*YOUR ASSIGNMENT:* Return the line that contains "Table 4. Analytical" plus every line after it to the end of the entries below, exactly as given, and stop there.

*LISTED ENTRIES:*
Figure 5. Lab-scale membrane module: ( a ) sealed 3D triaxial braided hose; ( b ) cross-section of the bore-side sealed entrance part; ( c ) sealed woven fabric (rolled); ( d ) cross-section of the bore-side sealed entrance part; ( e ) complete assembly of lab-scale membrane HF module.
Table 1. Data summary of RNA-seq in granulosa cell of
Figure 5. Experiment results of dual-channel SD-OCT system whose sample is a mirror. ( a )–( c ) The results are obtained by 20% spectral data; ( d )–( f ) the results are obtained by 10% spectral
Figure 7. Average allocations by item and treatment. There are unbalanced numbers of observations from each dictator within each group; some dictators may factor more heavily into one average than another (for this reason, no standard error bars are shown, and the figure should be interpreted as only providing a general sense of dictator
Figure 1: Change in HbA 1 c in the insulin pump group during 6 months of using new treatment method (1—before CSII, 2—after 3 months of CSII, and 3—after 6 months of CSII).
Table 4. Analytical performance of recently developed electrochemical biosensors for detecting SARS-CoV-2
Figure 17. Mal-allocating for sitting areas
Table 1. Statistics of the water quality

*RESULT OF THIS EXERCISE:*
Table 4. Analytical performance of recently developed electrochemical biosensors for detecting SARS-CoV-2
Figure 17. Mal-allocating for sitting areas
Table 1. Statistics of the water quality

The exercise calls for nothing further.